Labels matter when they attribute or remove blame. A perverse outcome of this labelling is that we deflect society’s attention from the most likely causes for these behaviours, including the effects of trauma, sexism, and social inequity.1 As Kelly notes, ‘focussing blame individually is a moral diversion from morally and causally relevant factors’.10
What is the alternative? It is simple. First, we must recognise that childhood adversity and poverty have profound effects on adults’ emotional and behavioural expression.

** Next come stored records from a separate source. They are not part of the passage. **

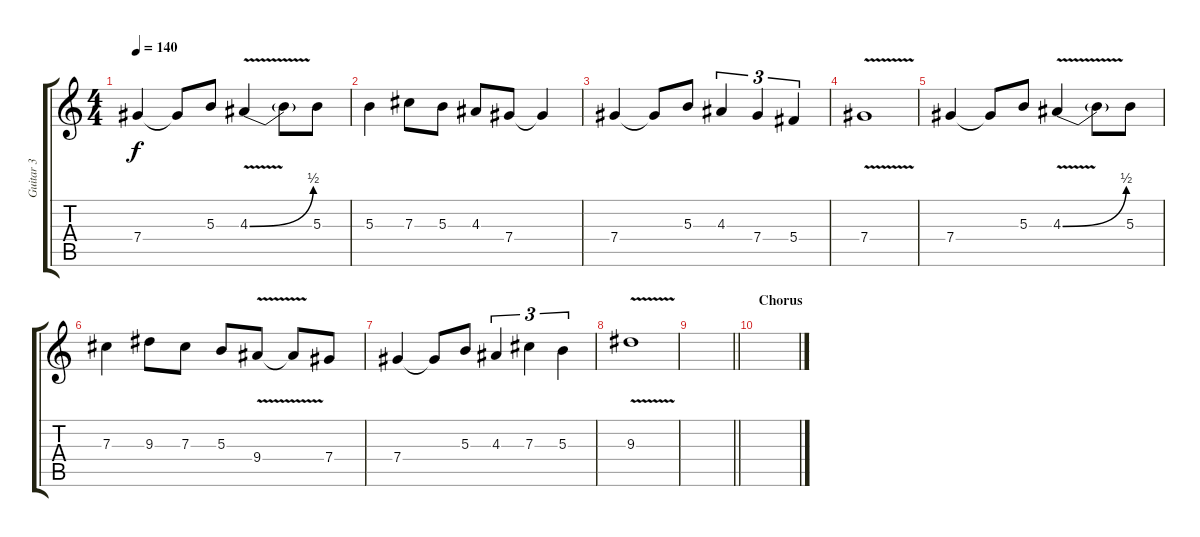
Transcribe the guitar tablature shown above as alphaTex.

\track ("Guitar 3" "Guitar 3") {instrument distortionguitar}
\staff {score tabs}
\tuning (Eb4 Bb3 Gb3 Db3 Ab2 Eb2) {hide}
\ts (4 4)
\tempo 140
\clef g2
\ks c
7.4.4{dy f} 7.4{t}.8 5.3.8 4.3{be (bend 0 0 60 2) v}.4 4.3{t}.8 5.3.8 |
5.3.4 7.3.8 5.3.8 4.3.8 7.4.8 7.4{t}.4 |
7.4.4 7.4{t}.8 5.3.8 4.3.4{tu (3 2)} 7.4.4{tu (3 2)} 5.4.4{tu (3 2)} |
7.4{v}.1 |
7.4.4 7.4{t}.8 5.3.8 4.3{be (bend 0 0 60 2) v}.4 4.3{t}.8 5.3.8 |
7.3.4 9.3.8 7.3.8 5.3.8 9.4{v}.8 9.4{t}.8 7.4.8 |
7.4.4 7.4{t}.8 5.3.8 4.3.4{tu (3 2)} 7.3.4{tu (3 2)} 5.3.4{tu (3 2)} |
9.3{v}.1 |
\barLineRight lightlight
|
\section ("" "Chorus")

I would additionally suggest we ditch the label ‘personality disorder’. If we need a label to focus support and treatment, let us label the symptoms and their cause, for example, behavioural disturbance resulting from childhood trauma, emotional disturbance arising from childhood poverty, and so on.
Second, we must provide the affected people with whatever supports we have (social, therapeutic, or medical), to enable them to live healthier and more fulfilling lives. Finally, we must seek to reduce the risk of children having to experience poverty or adversity, thus increasing their chances of having a happy and healthy life. This is the triple action plan.